(Stored items)
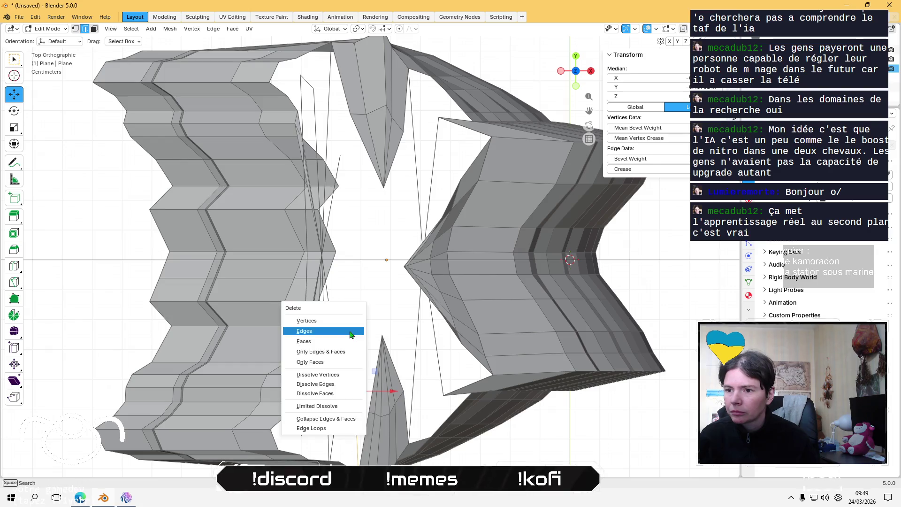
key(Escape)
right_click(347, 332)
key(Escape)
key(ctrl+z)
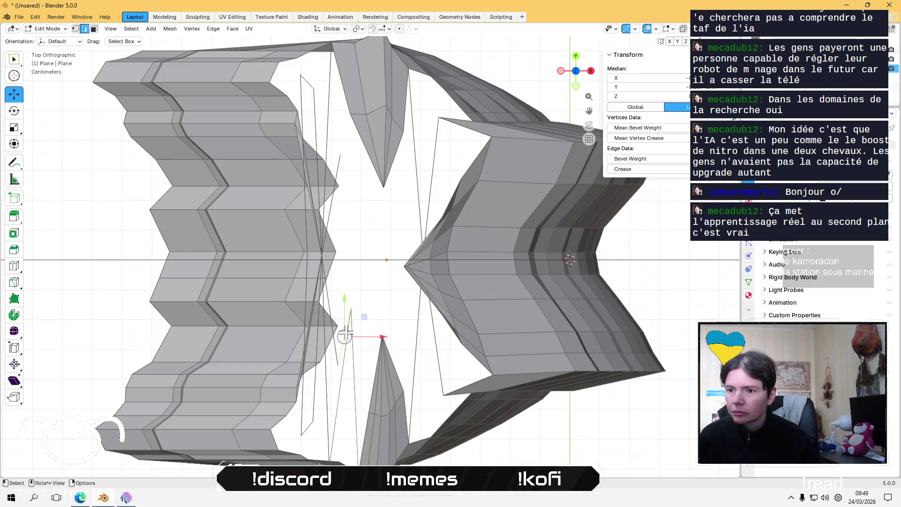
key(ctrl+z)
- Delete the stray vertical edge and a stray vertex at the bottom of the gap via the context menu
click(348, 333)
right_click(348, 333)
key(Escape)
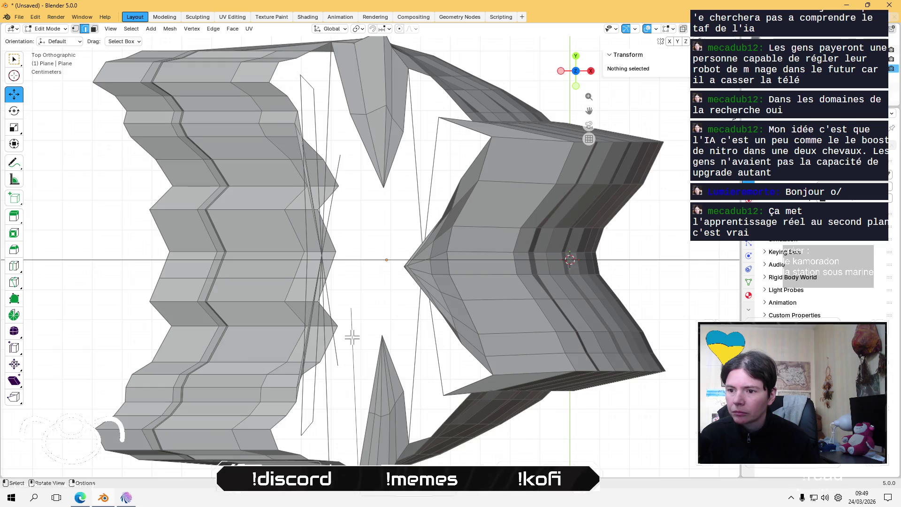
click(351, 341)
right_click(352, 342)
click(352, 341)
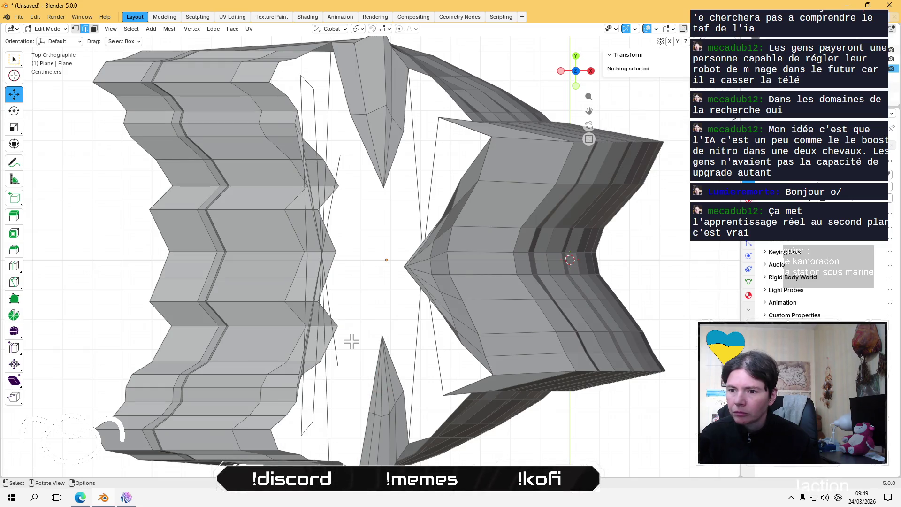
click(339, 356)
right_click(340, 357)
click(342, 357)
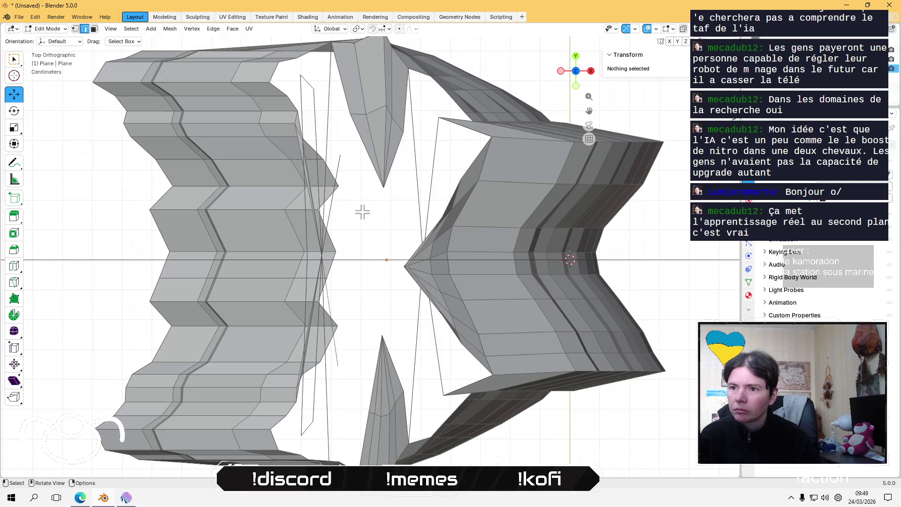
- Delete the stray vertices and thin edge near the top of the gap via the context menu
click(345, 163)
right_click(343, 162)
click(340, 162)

### WHAT THE EXERCISE ASKS
Return a copy of each line in the entries that contains "menu".

### ANSWER
- Delete the stray vertical edge and a stray vertex at the bottom of the gap via the context menu
- Delete the stray vertices and thin edge near the top of the gap via the context menu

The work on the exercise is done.